Frederick L. Allen

Frederick Lewis Allen

Frederick Lewis Allen was born in born in Boston, Massachusetts in 1890. After studying at Harvard University he joined the editorial staff of theAtlantic Monthly. This was followed by periods working for Century Magazine and Harper's Magazine. His best-selling book, Only Yesterday: An Informal History of the 1920s in America, was published in 1931. Lewis died in 1954.

Primary Sources

(1) Frederick Lewis Allen, Only Yesterday (1931)

If the American people turned a deaf ear to Woodrow Wilson's plea for the League of Nations during the early years of the Post-war decade, it was not simply because they were too weary of foreign entanglements and noble efforts to heed him. They were listening to something else. They were listening to ugly rumours of a huge radical conspiracy against the government and institutions of the United States. They had their ears cocked for the detonation of bombs and the tramp of Bolshevist armies. They seriously thought - or at least millions of them did, millions of otherwise reasonable citizens - that a Red revolution might begin in the United States the next month or next week, and they were less concerned with making the world safe for democracy than with making America safe for themselves.

Those were the days when column after column of the front pages of the newspapers shouted the news of strikes and anti-Bolshevist riots; when radicals shot down Armistice Day paraders in the streets of Centralia, Washington, and in revenge the patriotic citizenry took out of jail a member of the Industrial Workers of the World (IWW) - a white American, be it noted - and lynched him by tying a rope around his neck and throwing him off a bridge; when properly elected members of the Assembly of New York State were expelled (and their constituents thereby disfranchised) simply because they had been elected as members of the venerable Socialist Party.

(2) Frederick Lewis Allen, Only Yesterday (1931)

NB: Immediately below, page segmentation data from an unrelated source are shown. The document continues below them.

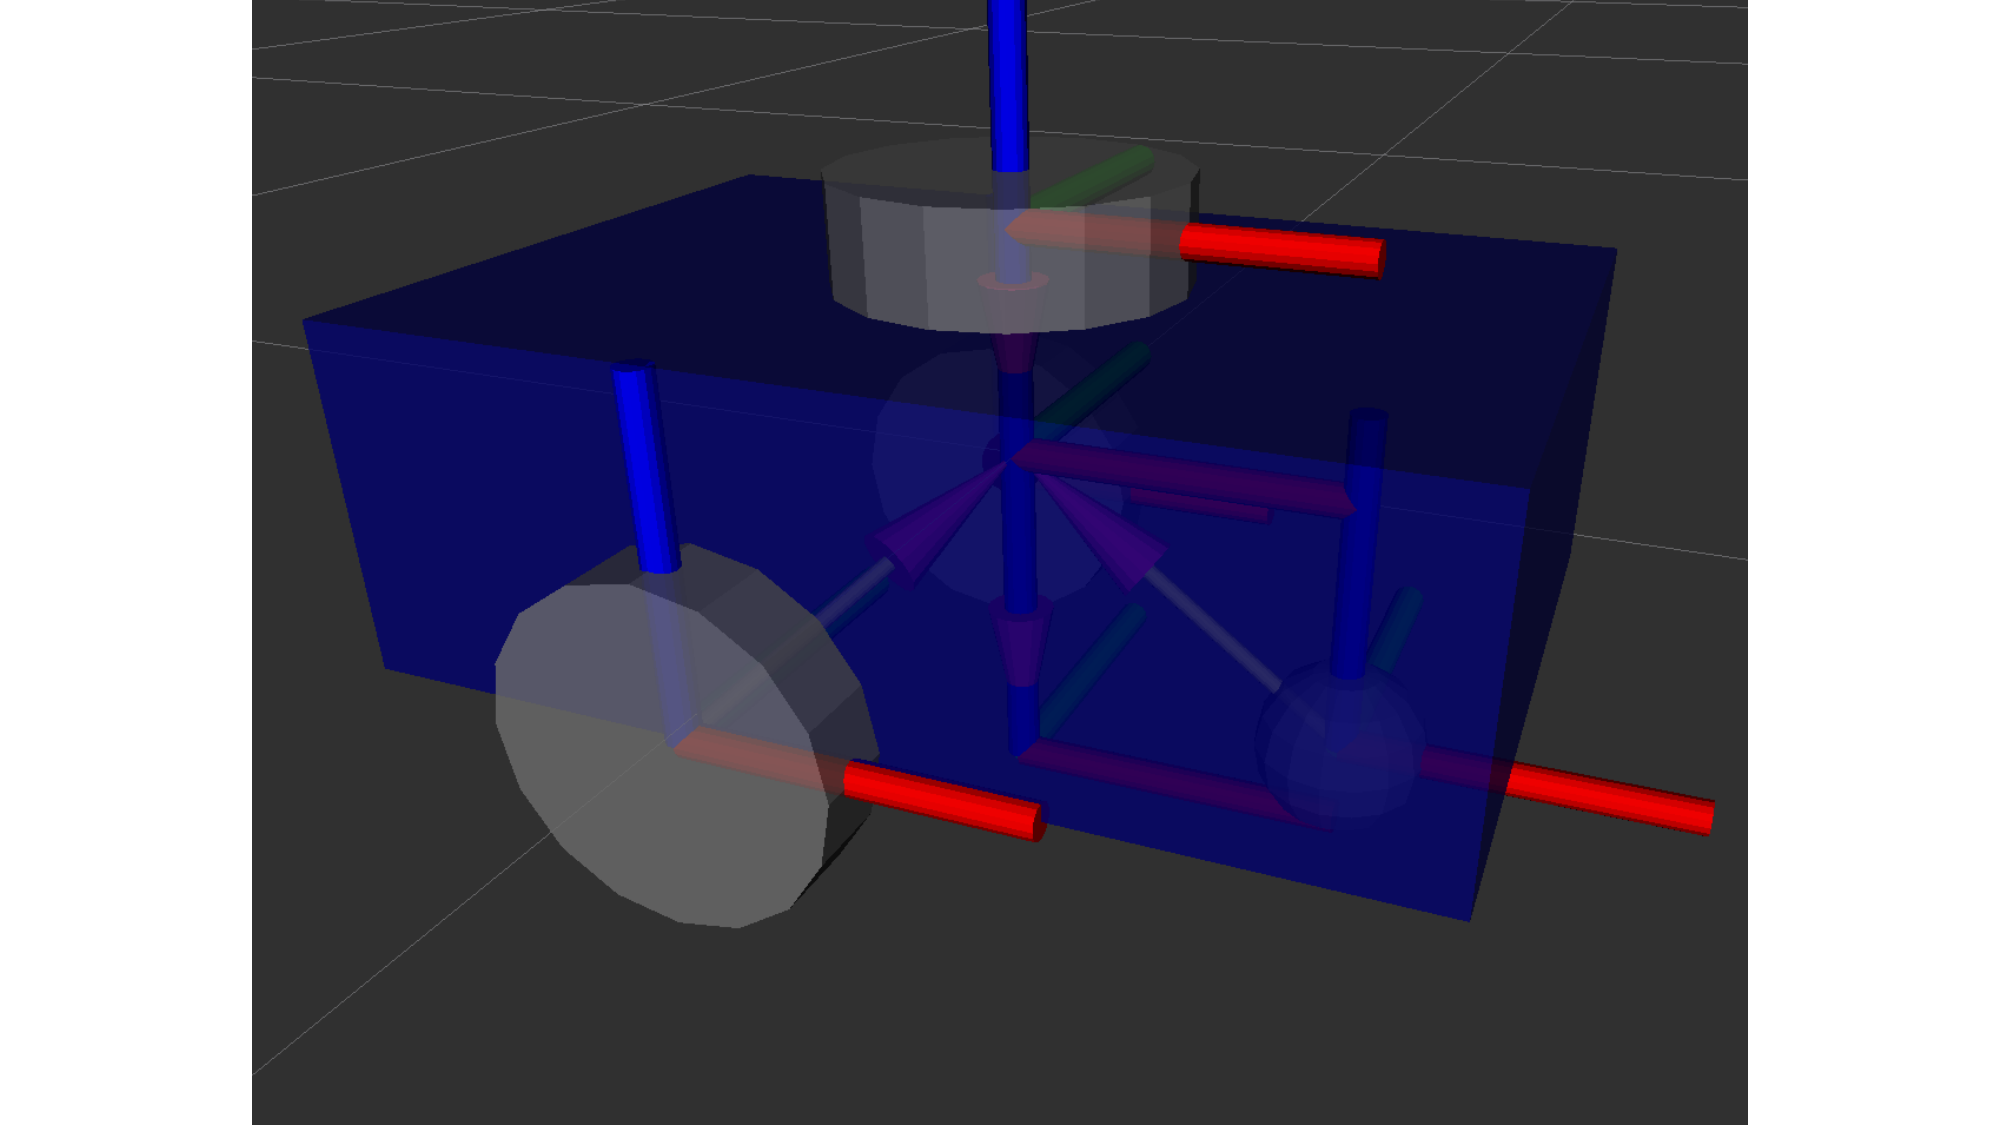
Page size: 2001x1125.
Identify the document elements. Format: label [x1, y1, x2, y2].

picture [252, 0, 1748, 1125]
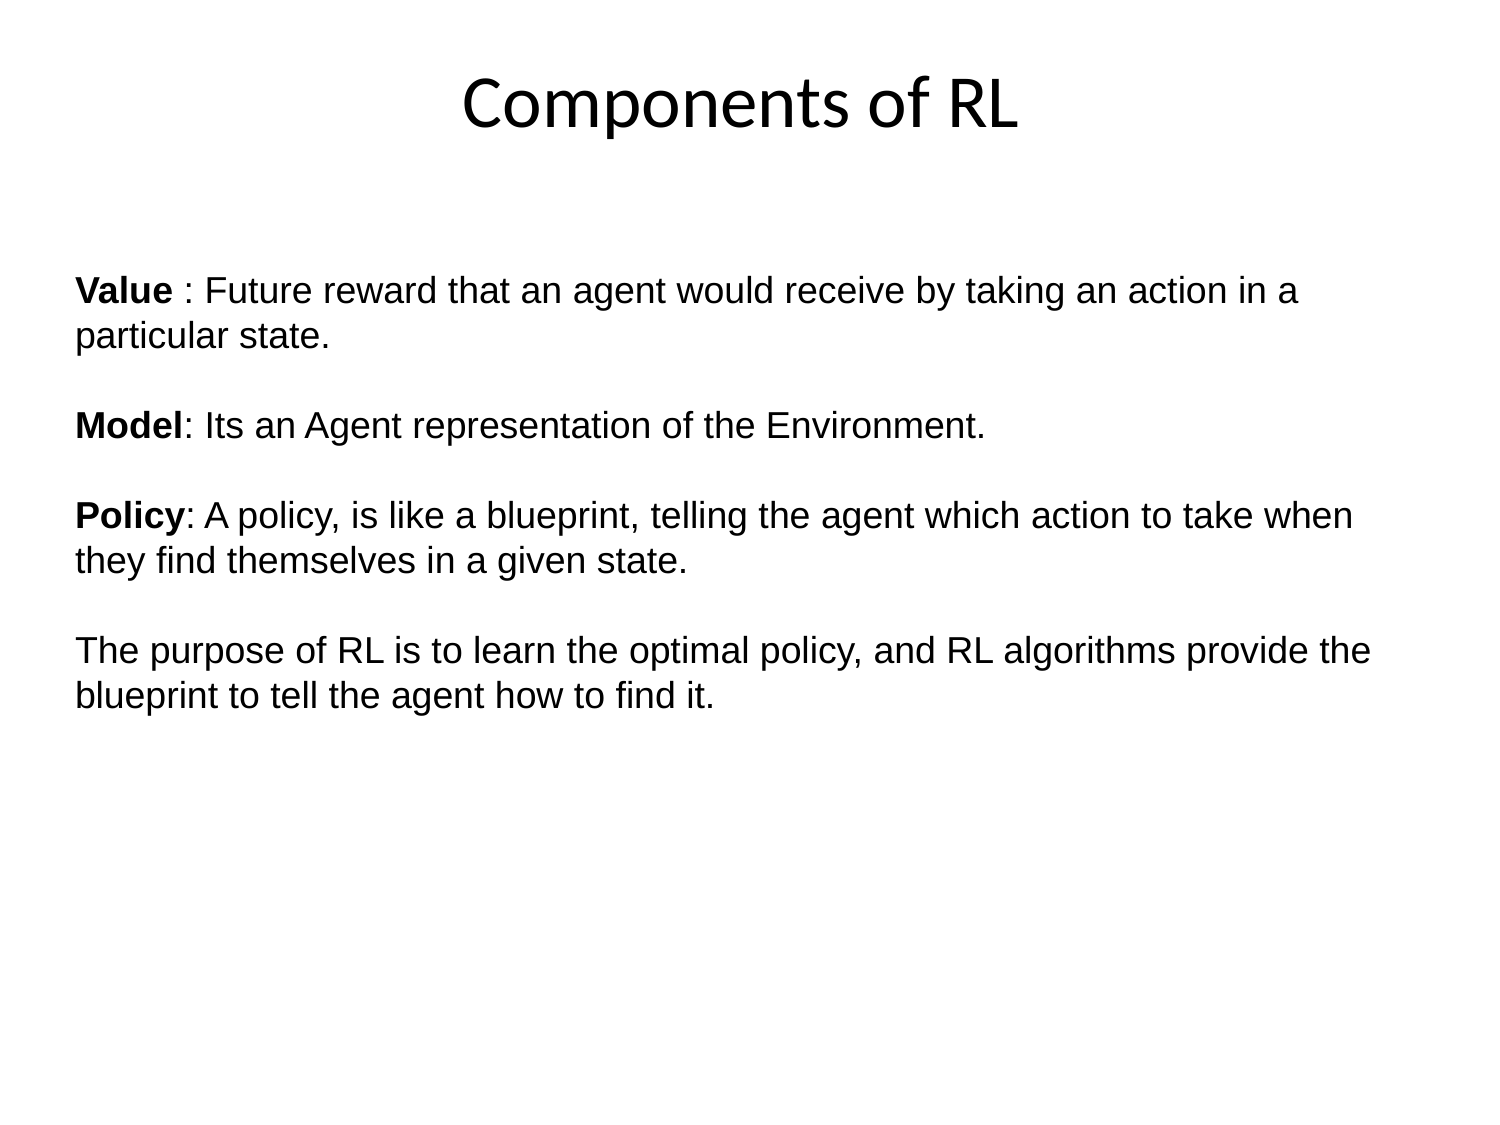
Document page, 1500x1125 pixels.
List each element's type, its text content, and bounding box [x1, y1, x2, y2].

subtitle Value : Future reward that an agent would receive by taking an action in a particular state. Model: Its an Agent representation of the Environment. Policy: A policy, is like a blueprint, telling the agent which action to take when they find themselves in a given state. The purpose of RL is to learn the optimal policy, and RL algorithms provide the blueprint to tell the agent how to find it. [75, 187, 1425, 840]
title Components of RL [75, 44, 1425, 150]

At the height of the Big Red Scare - in April, 1920 - there had taken place at South Braintree, Massachusetts, a rime so unimportant that it was not even mentioned in the New York Times of the following day - or, for that matter, of the whole following year. It was the sort of crime which was taking place constantly all over the country. A paymaster and his guard, carrying two boxes containing the pay-roll of a shoe factory, were killed by two men with pistols, who thereupon leaped into an automobile which drew up at the kerb, and drove away across the railroad tracks. Two weeks later a couple of Italian radicals were arrested as the murders, and a year later the Italians were tried before Judge Webster Thayer and a jury and found guilty.